Alexandra gave a soft, pleased laugh, and Kostolec’s eyes cut toward her; for an instant his features were concentrated into a venomous mask. Then he, too, laughed. He nodded to Beheim. A civil nod. “Will you pardon me?” he said, and with a prodigious leap that carried him to the foot of the stairs, he raced up to the landing directly above them. Beheim heard a cry, sounds of a brief struggle. Seconds later Kostolec reappeared, dragging behind him a terrified young man dressed all in black, with ragged brown hair and a thin, long-jawed face; a fresh crop of pimples straggled across his forehead.

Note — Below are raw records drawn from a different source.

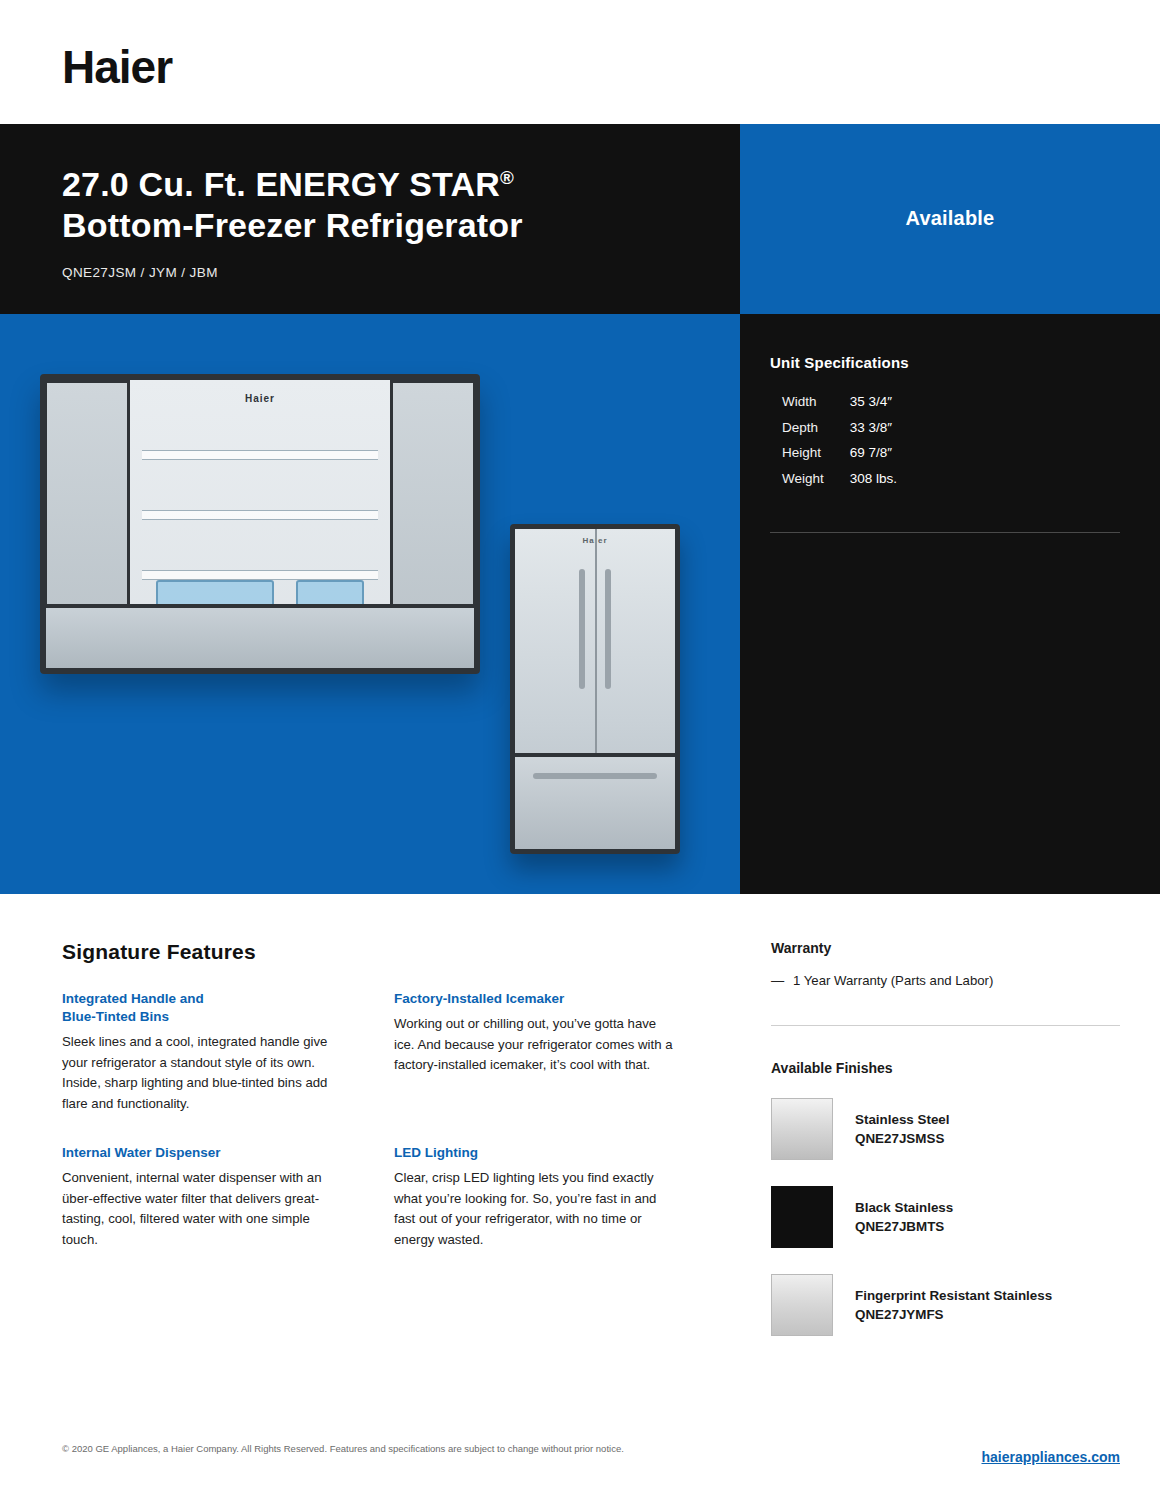Haier
27.0 Cu. Ft. ENERGY STAR®
Bottom-Freezer Refrigerator
QNE27JSM / JYM / JBM
Available
Haier
Haier
Unit Specifications
| Width | 35 3/4″ |
| Depth | 33 3/8″ |
| Height | 69 7/8″ |
| Weight | 308 lbs. |
Signature Features
Integrated Handle and
Blue-Tinted Bins
Sleek lines and a cool, integrated handle give your refrigerator a standout style of its own. Inside, sharp lighting and blue-tinted bins add flare and functionality.
Factory-Installed Icemaker
Working out or chilling out, you’ve gotta have ice. And because your refrigerator comes with a factory-installed icemaker, it’s cool with that.
Internal Water Dispenser
Convenient, internal water dispenser with an über-effective water filter that delivers great-tasting, cool, filtered water with one simple touch.
LED Lighting
Clear, crisp LED lighting lets you find exactly what you’re looking for. So, you’re fast in and fast out of your refrigerator, with no time or energy wasted.
Warranty
1 Year Warranty (Parts and Labor)
Available Finishes
Stainless Steel QNE27JSMSS
Black Stainless QNE27JBMTS
Fingerprint Resistant Stainless QNE27JYMFS
© 2020 GE Appliances, a Haier Company. All Rights Reserved. Features and specifications are subject to change without prior notice.
haierappliances.com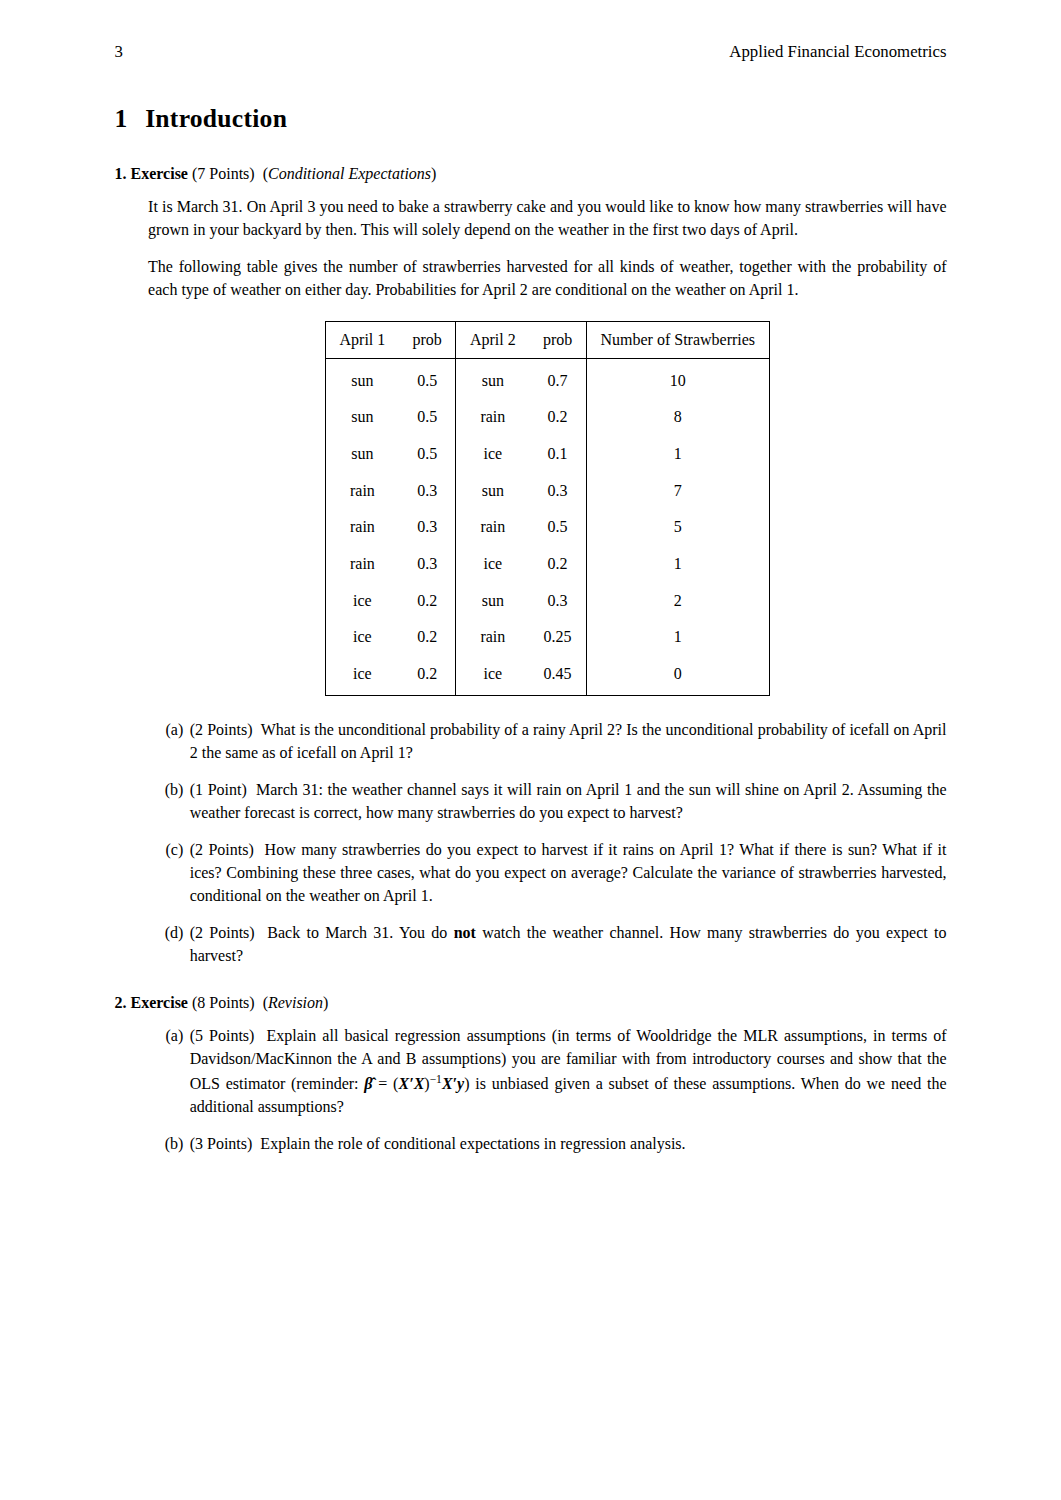3 Applied Financial Econometrics
1 Introduction
1. Exercise (7 Points) (Conditional Expectations)
It is March 31. On April 3 you need to bake a strawberry cake and you would like to know how many strawberries will have grown in your backyard by then. This will solely depend on the weather in the first two days of April.
The following table gives the number of strawberries harvested for all kinds of weather, together with the probability of each type of weather on either day. Probabilities for April 2 are conditional on the weather on April 1.
| April 1 | prob | April 2 | prob | Number of Strawberries |
| --- | --- | --- | --- | --- |
| sun | 0.5 | sun | 0.7 | 10 |
| sun | 0.5 | rain | 0.2 | 8 |
| sun | 0.5 | ice | 0.1 | 1 |
| rain | 0.3 | sun | 0.3 | 7 |
| rain | 0.3 | rain | 0.5 | 5 |
| rain | 0.3 | ice | 0.2 | 1 |
| ice | 0.2 | sun | 0.3 | 2 |
| ice | 0.2 | rain | 0.25 | 1 |
| ice | 0.2 | ice | 0.45 | 0 |
(a)(2 Points) What is the unconditional probability of a rainy April 2? Is the unconditional probability of icefall on April 2 the same as of icefall on April 1?
(b)(1 Point) March 31: the weather channel says it will rain on April 1 and the sun will shine on April 2. Assuming the weather forecast is correct, how many strawberries do you expect to harvest?
(c)(2 Points) How many strawberries do you expect to harvest if it rains on April 1? What if there is sun? What if it ices? Combining these three cases, what do you expect on average? Calculate the variance of strawberries harvested, conditional on the weather on April 1.
(d)(2 Points) Back to March 31. You do not watch the weather channel. How many strawberries do you expect to harvest?
2. Exercise (8 Points) (Revision)
(a)(5 Points) Explain all basical regression assumptions (in terms of Wooldridge the MLR assumptions, in terms of Davidson/MacKinnon the A and B assumptions) you are familiar with from introductory courses and show that the OLS estimator (reminder: β̂ = (X′X)−1X′y) is unbiased given a subset of these assumptions. When do we need the additional assumptions?
(b)(3 Points) Explain the role of conditional expectations in regression analysis.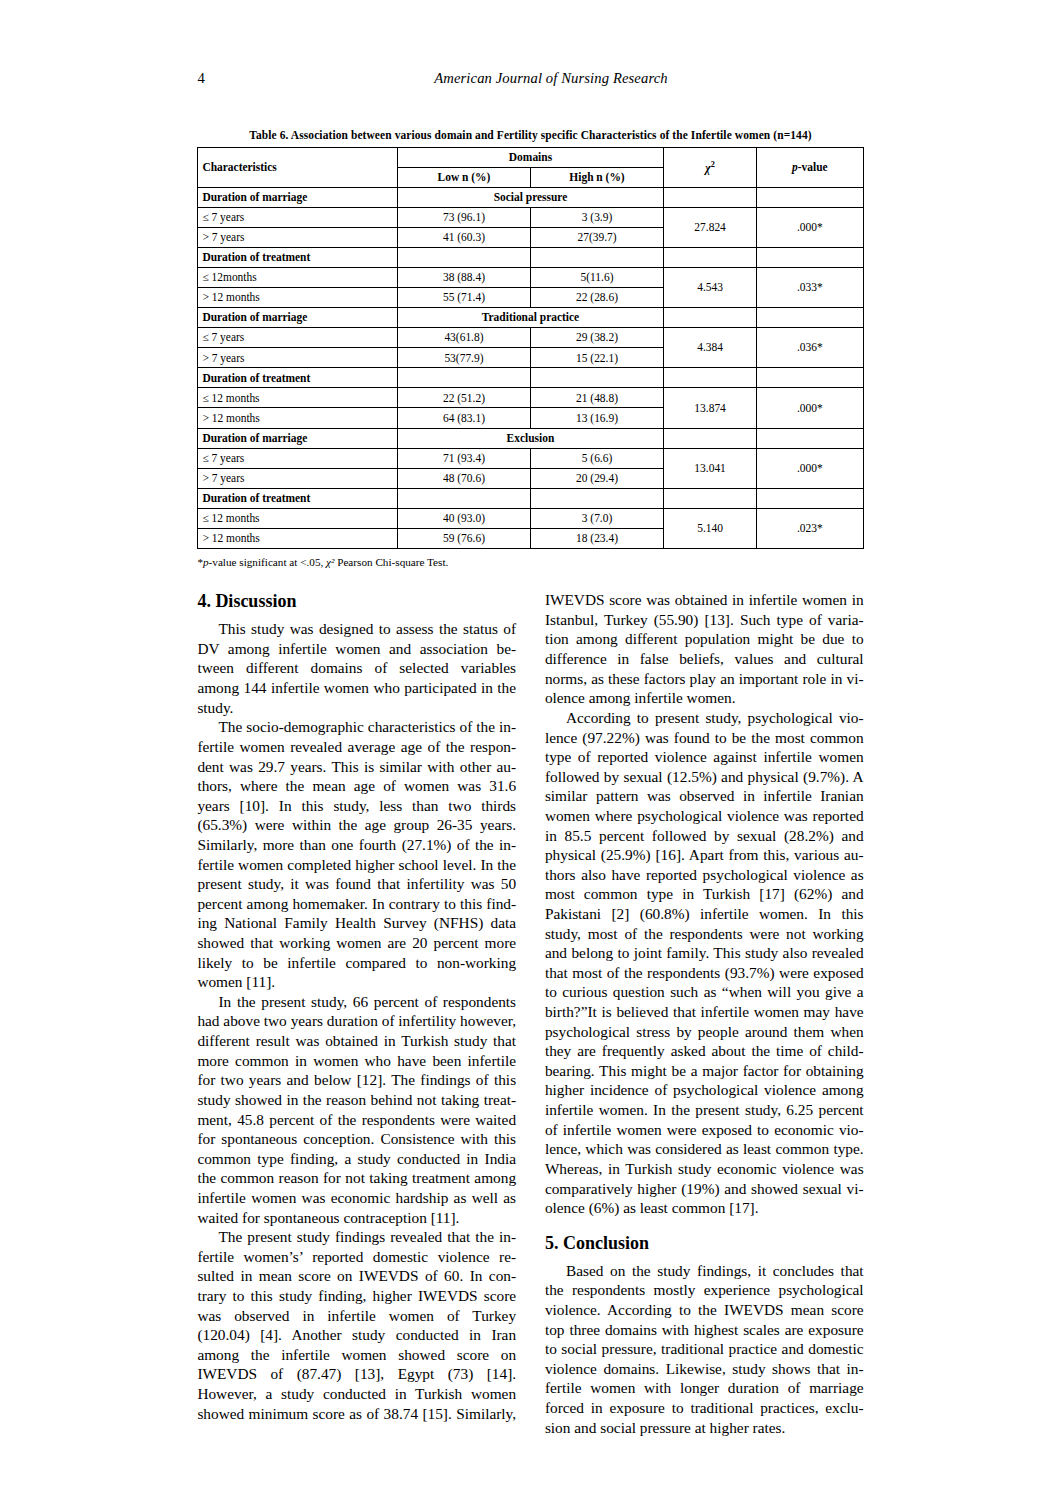4
American Journal of Nursing Research
Table 6. Association between various domain and Fertility specific Characteristics of the Infertile women (n=144)
| Characteristics | Domains | χ 2 | p -value |
| --- | --- | --- | --- |
| Low n (%) | High n (%) |
| Duration of marriage | Social pressure | | |
| ≤ 7 years | 73 (96.1) | 3 (3.9) | 27.824 | .000* |
| > 7 years | 41 (60.3) | 27(39.7) |
| Duration of treatment | | | | |
| ≤ 12months | 38 (88.4) | 5(11.6) | 4.543 | .033* |
| > 12 months | 55 (71.4) | 22 (28.6) |
| Duration of marriage | Traditional practice | | |
| ≤ 7 years | 43(61.8) | 29 (38.2) | 4.384 | .036* |
| > 7 years | 53(77.9) | 15 (22.1) |
| Duration of treatment | | | | |
| ≤ 12 months | 22 (51.2) | 21 (48.8) | 13.874 | .000* |
| > 12 months | 64 (83.1) | 13 (16.9) |
| Duration of marriage | Exclusion | | |
| ≤ 7 years | 71 (93.4) | 5 (6.6) | 13.041 | .000* |
| > 7 years | 48 (70.6) | 20 (29.4) |
| Duration of treatment | | | | |
| ≤ 12 months | 40 (93.0) | 3 (7.0) | 5.140 | .023* |
| > 12 months | 59 (76.6) | 18 (23.4) |
*p-value significant at <.05, χ² Pearson Chi-square Test.
4. Discussion
This study was designed to assess the status of DV among infertile women and association between different domains of selected variables among 144 infertile women who participated in the study.
The socio-demographic characteristics of the infertile women revealed average age of the respondent was 29.7 years. This is similar with other authors, where the mean age of women was 31.6 years [10]. In this study, less than two thirds (65.3%) were within the age group 26-35 years. Similarly, more than one fourth (27.1%) of the infertile women completed higher school level. In the present study, it was found that infertility was 50 percent among homemaker. In contrary to this finding National Family Health Survey (NFHS) data showed that working women are 20 percent more likely to be infertile compared to non-working women [11].
In the present study, 66 percent of respondents had above two years duration of infertility however, different result was obtained in Turkish study that more common in women who have been infertile for two years and below [12]. The findings of this study showed in the reason behind not taking treatment, 45.8 percent of the respondents were waited for spontaneous conception. Consistence with this common type finding, a study conducted in India the common reason for not taking treatment among infertile women was economic hardship as well as waited for spontaneous contraception [11].
The present study findings revealed that the infertile women’s’ reported domestic violence resulted in mean score on IWEVDS of 60. In contrary to this study finding, higher IWEVDS score was observed in infertile women of Turkey (120.04) [4]. Another study conducted in Iran among the infertile women showed score on IWEVDS of (87.47) [13], Egypt (73) [14]. However, a study conducted in Turkish women showed minimum score as of 38.74 [15]. Similarly, IWEVDS score was obtained in infertile women in Istanbul, Turkey (55.90) [13]. Such type of variation among different population might be due to difference in false beliefs, values and cultural norms, as these factors play an important role in violence among infertile women.
According to present study, psychological violence (97.22%) was found to be the most common type of reported violence against infertile women followed by sexual (12.5%) and physical (9.7%). A similar pattern was observed in infertile Iranian women where psychological violence was reported in 85.5 percent followed by sexual (28.2%) and physical (25.9%) [16]. Apart from this, various authors also have reported psychological violence as most common type in Turkish [17] (62%) and Pakistani [2] (60.8%) infertile women. In this study, most of the respondents were not working and belong to joint family. This study also revealed that most of the respondents (93.7%) were exposed to curious question such as “when will you give a birth?”It is believed that infertile women may have psychological stress by people around them when they are frequently asked about the time of childbearing. This might be a major factor for obtaining higher incidence of psychological violence among infertile women. In the present study, 6.25 percent of infertile women were exposed to economic violence, which was considered as least common type. Whereas, in Turkish study economic violence was comparatively higher (19%) and showed sexual violence (6%) as least common [17].
5. Conclusion
Based on the study findings, it concludes that the respondents mostly experience psychological violence. According to the IWEVDS mean score top three domains with highest scales are exposure to social pressure, traditional practice and domestic violence domains. Likewise, study shows that infertile women with longer duration of marriage forced in exposure to traditional practices, exclusion and social pressure at higher rates.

“Who is this?” Alexandra asked, and Kostolec said, “A creature of the Vandelores. Aren’t you?” He lifted the man up by the collar, holding his head close to the lantern, and swung him so that his knees smacked against the railing. “This disgusting wretch is the third spy they’ve set on me since my arrival.”
“My lord, have pity!” said the man, clutching at
Kostolec’s wrist to prevent himself from swaying back and forth. “I meant you no harm.”
“Thank God!” said Kostolec mockingly. “I was afraid for my life.” His stare was as unwavering and black as that of an old reptile. “Who sent you?”
The man wet his lips; his eyes darted to Alexandra, then to Beheim. “Marko,” he said. “It was Marko. Lord, I did not willingly—”
“Be silent!” said Kostolec; he glanced at Beheim. “Do you understand now why I react with such enmity to your questions? Day and night, I am beset by the Vandelores. How can I tolerate this constant interference in my affairs?”
“What could the Vandelores want of you?” Beheim asked, watching the man trying to swallow, half-choked by his tightened collar.
“They want,” Kostolec said, enunciating each word with studied precision, as if aiming and firing them at Beheim, “to know my secrets.”
He forced the man’s face close to his and kissed him on the lips. The sight of the two faces pressed together, the smooth skin of one being nuzzled and sucked by a pale, wrinkled beast in a fan of ruddy light in the midst of an immense darkness, bred a strange distance in Beheim, as if he were peering into a dimension in which every constant had been rearranged, where animals walked about in men’s forms, and true men were handled like sheep, where the physical world was a cave filled with gilded symbols and dust, and life was a sinister, wasted value, death an exalted goal.
Kostolec broke off the kiss, studied the man dangling limply from his hand. “Tell Marko that if this ever happens again, I will pay him a visit.” He appeared to be mulling something over; his owlish eyebrows hinged in the middle, his lips pursed. “On second thought,” he said, “I’ll tell him myself.” And looking straight at Beheim, with a casual flick of his wrist he tossed the man over the railing.
He seemed to twist at the center of the well for an instant, his mouth agape, eyes white with fear, as if held aloft by the rays of lantern light that touched him redly, then—as Beheim made a futile lunge toward the railing—he tumbled down head over heels into the darkness, trailing an abandoned, throat-tearing scream. Beheim watched him fall, watched him vanish, the sight conjuring a queasy chill in his belly. He whirled about, ready with a violent question, but his outrage was quelled by the sight of Alexandra and Kostolec standing face-to-face, tense and furious, the tall, beautiful woman in her nightdress and the predatory old man—like otherworldly raptors. He expected them to run at each other, to tear and punch and bite. But instead they relaxed from their aggressive poses, and Alexandra, in a calm voice, said, “That was badly done!”